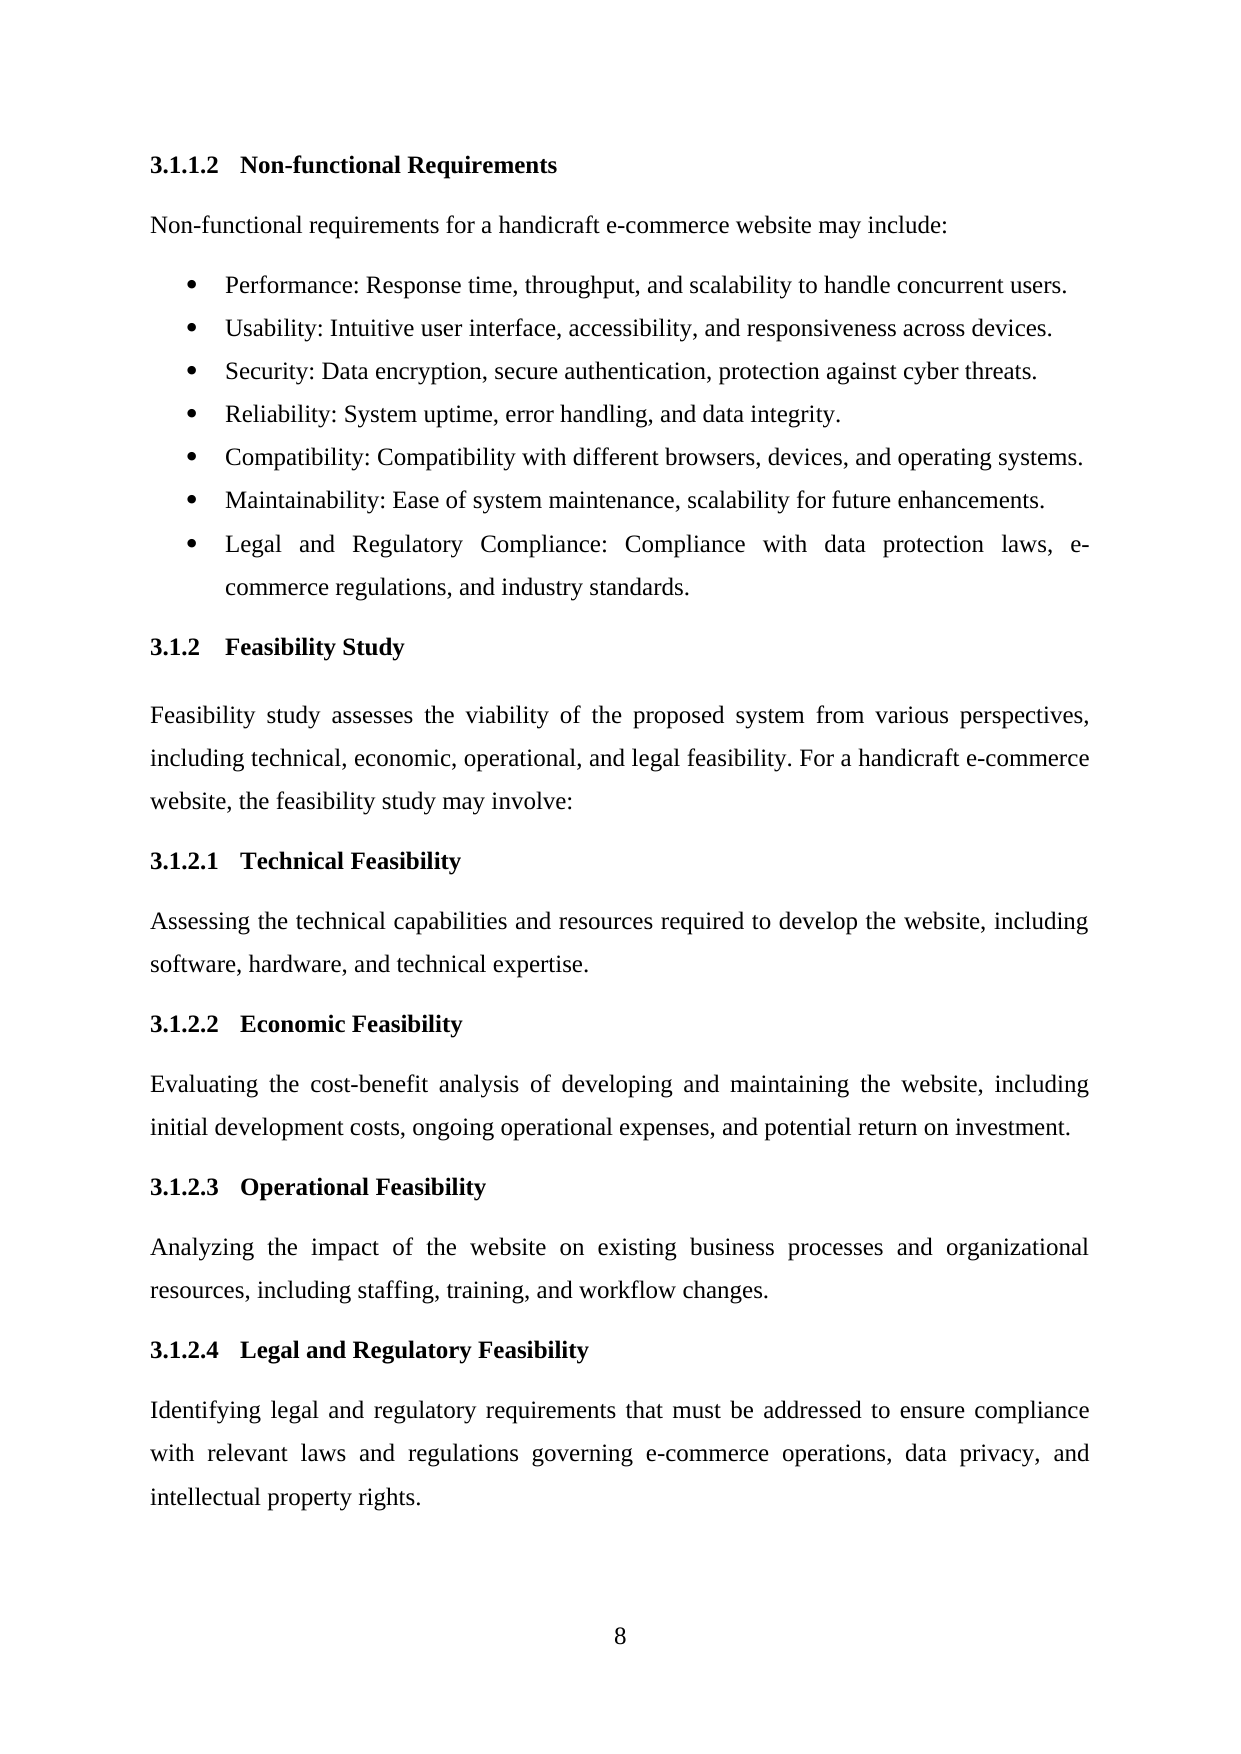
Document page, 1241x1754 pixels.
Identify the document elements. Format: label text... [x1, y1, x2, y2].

list Reliability: System uptime, error handling, and data integrity. [187, 399, 1090, 428]
text Evaluating the cost-benefit analysis of developing and maintaining the website, including initial development costs, ongoing operational expenses, and potential return on investment. [150, 1069, 1090, 1141]
text Analyzing the impact of the website on existing business processes and organizational resources, including staffing, training, and workflow changes. [150, 1232, 1090, 1304]
subtitle Feasibility Study [150, 632, 1090, 660]
list Compatibility: Compatibility with different browsers, devices, and operating systems. [187, 442, 1090, 471]
text Feasibility study assesses the viability of the proposed system from various perspectives, including technical, economic, operational, and legal feasibility. For a handicraft e-commerce website, the feasibility study may involve: [150, 700, 1090, 815]
subtitle Operational Feasibility [150, 1172, 1090, 1201]
text Identifying legal and regulatory requirements that must be addressed to ensure compliance with relevant laws and regulations governing e-commerce operations, data privacy, and intellectual property rights. [150, 1395, 1090, 1510]
list Legal and Regulatory Compliance: Compliance with data protection laws, e-commerce regulations, and industry standards. [187, 529, 1090, 601]
list Maintainability: Ease of system maintenance, scalability for future enhancements. [187, 486, 1090, 514]
subtitle Non-functional Requirements [150, 150, 1090, 179]
subtitle Economic Feasibility [150, 1009, 1090, 1038]
list Usability: Intuitive user interface, accessibility, and responsiveness across devices. [187, 313, 1090, 342]
subtitle Legal and Regulatory Feasibility [150, 1335, 1090, 1364]
subtitle Technical Feasibility [150, 846, 1090, 874]
list Performance: Response time, throughput, and scalability to handle concurrent users. [187, 270, 1090, 299]
list Security: Data encryption, secure authentication, protection against cyber threats. [187, 356, 1090, 385]
text Non-functional requirements for a handicraft e-commerce website may include: [150, 210, 1090, 239]
text Assessing the technical capabilities and resources required to develop the website, including software, hardware, and technical expertise. [150, 906, 1090, 978]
○ ○ ○ ○ ○ ○ ○
--- Your task ---
Reproduce each line of the records exactly and exclude any images.

--- Reply to the exercise ---
Document page, 1241x1754 pixels.
Identify the document elements. Format: label text... [x1, y1, x2, y2].

list Reliability: System uptime, error handling, and data integrity. [187, 399, 1090, 428]
text Evaluating the cost-benefit analysis of developing and maintaining the website, including initial development costs, ongoing operational expenses, and potential return on investment. [150, 1069, 1090, 1141]
text Analyzing the impact of the website on existing business processes and organizational resources, including staffing, training, and workflow changes. [150, 1232, 1090, 1304]
subtitle Feasibility Study [150, 632, 1090, 660]
list Compatibility: Compatibility with different browsers, devices, and operating systems. [187, 442, 1090, 471]
text Feasibility study assesses the viability of the proposed system from various perspectives, including technical, economic, operational, and legal feasibility. For a handicraft e-commerce website, the feasibility study may involve: [150, 700, 1090, 815]
subtitle Operational Feasibility [150, 1172, 1090, 1201]
text Identifying legal and regulatory requirements that must be addressed to ensure compliance with relevant laws and regulations governing e-commerce operations, data privacy, and intellectual property rights. [150, 1395, 1090, 1510]
list Legal and Regulatory Compliance: Compliance with data protection laws, e-commerce regulations, and industry standards. [187, 529, 1090, 601]
list Maintainability: Ease of system maintenance, scalability for future enhancements. [187, 486, 1090, 514]
subtitle Non-functional Requirements [150, 150, 1090, 179]
subtitle Economic Feasibility [150, 1009, 1090, 1038]
list Usability: Intuitive user interface, accessibility, and responsiveness across devices. [187, 313, 1090, 342]
subtitle Legal and Regulatory Feasibility [150, 1335, 1090, 1364]
subtitle Technical Feasibility [150, 846, 1090, 874]
list Performance: Response time, throughput, and scalability to handle concurrent users. [187, 270, 1090, 299]
list Security: Data encryption, secure authentication, protection against cyber threats. [187, 356, 1090, 385]
text Non-functional requirements for a handicraft e-commerce website may include: [150, 210, 1090, 239]
text Assessing the technical capabilities and resources required to develop the website, including software, hardware, and technical expertise. [150, 906, 1090, 978]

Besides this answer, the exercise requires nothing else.